Watson S P, Asazuma N, Atkinson B, Berlanga O, Best D, Bobe R, Jarvis G, Marshall S, Snell D, Stafford M, Tulasne D, Wilde J, Wonerow P, Frampton J
Department of Pharmacology, University of Oxford, UK.
Thromb Haemost. 2001 Jul;86(1):276-88.
The major activation-inducing collagen receptor glycoprotein VI (GPVI) has been cloned within the last two years. It is a member of the Ig superfamily of proteins and is constitutively associated with the ITAM-bearing Fc receptor gamma-chain (FcR gamma-chain). GPVI signals through a pathway that involves several of the proteins used by Fc, B- and T-lymphocyte receptors and which takes place in glycolipid-enriched membrane domains in the plasma membrane known as GEMs. Responses to GPVI are regulated by PECAM-1 (CD31) and possibly other ITIM-bearing receptors. Despite a pivotal role for GPVI, there are important differences between signalling events to collagen and GPVI-specific ligands. This may reflect a role for co-receptors in the response to collagen.

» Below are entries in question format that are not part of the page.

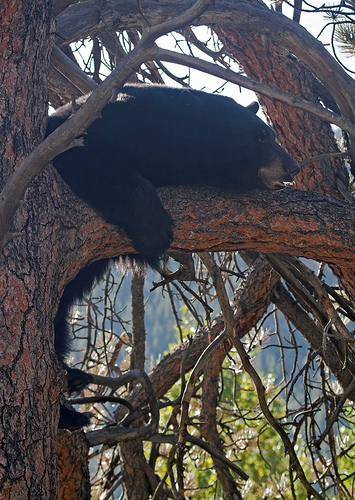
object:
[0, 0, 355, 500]
pine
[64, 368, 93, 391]
foot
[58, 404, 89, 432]
foot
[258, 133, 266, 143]
eye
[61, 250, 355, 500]
branches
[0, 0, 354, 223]
branch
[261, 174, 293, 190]
mouth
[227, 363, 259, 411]
foliage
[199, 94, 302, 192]
head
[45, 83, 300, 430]
bear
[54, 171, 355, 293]
limb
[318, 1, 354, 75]
branch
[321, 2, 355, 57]
pine needles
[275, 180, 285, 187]
tongue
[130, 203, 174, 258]
paw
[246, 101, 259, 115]
ear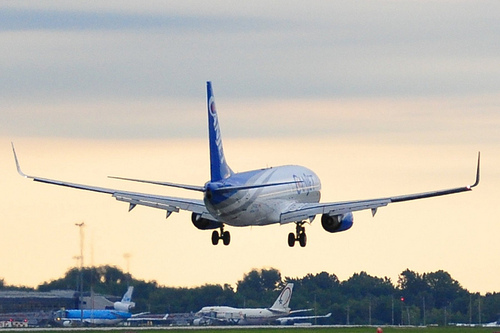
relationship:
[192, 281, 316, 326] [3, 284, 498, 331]
airplanes preparing to land at airport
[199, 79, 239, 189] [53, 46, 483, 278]
tail on plane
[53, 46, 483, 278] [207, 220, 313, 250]
plane has wheels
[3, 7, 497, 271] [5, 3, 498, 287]
clouds in sky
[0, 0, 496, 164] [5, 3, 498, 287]
clouds in sky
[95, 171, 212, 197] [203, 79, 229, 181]
wing on plane tail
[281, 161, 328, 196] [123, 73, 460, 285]
logo on plane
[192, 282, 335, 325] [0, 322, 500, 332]
airplanes on ground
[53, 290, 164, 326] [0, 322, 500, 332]
airplanes on ground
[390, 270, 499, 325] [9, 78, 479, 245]
trees behind planes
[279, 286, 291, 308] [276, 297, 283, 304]
circle and star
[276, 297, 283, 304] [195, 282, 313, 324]
star on plane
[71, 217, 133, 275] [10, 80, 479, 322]
towers behind planes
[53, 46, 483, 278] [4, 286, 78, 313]
plane in airport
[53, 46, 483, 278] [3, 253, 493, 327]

主要的激活诱导型胶原受体糖蛋白VI(GPVI)在过去两年内已被克隆。它是免疫球蛋白超家族蛋白的成员,与携带免疫受体酪氨酸激活基序(ITAM)的Fc受体γ链(FcRγ链)组成性结合。GPVI通过一条涉及Fc、B和T淋巴细胞受体所使用的几种蛋白质的信号通路进行信号传导,该信号通路发生在质膜中富含糖脂的膜结构域,即糖脂筏(GEMs)中。对GPVI的反应受血小板内皮细胞黏附分子-1(PECAM-1,CD31)以及可能其他携带免疫受体酪氨酸抑制基序(ITIM)的受体调控。尽管GPVI起着关键作用,但胶原信号事件与GPVI特异性配体之间存在重要差异。这可能反映了共受体在对胶原反应中的作用。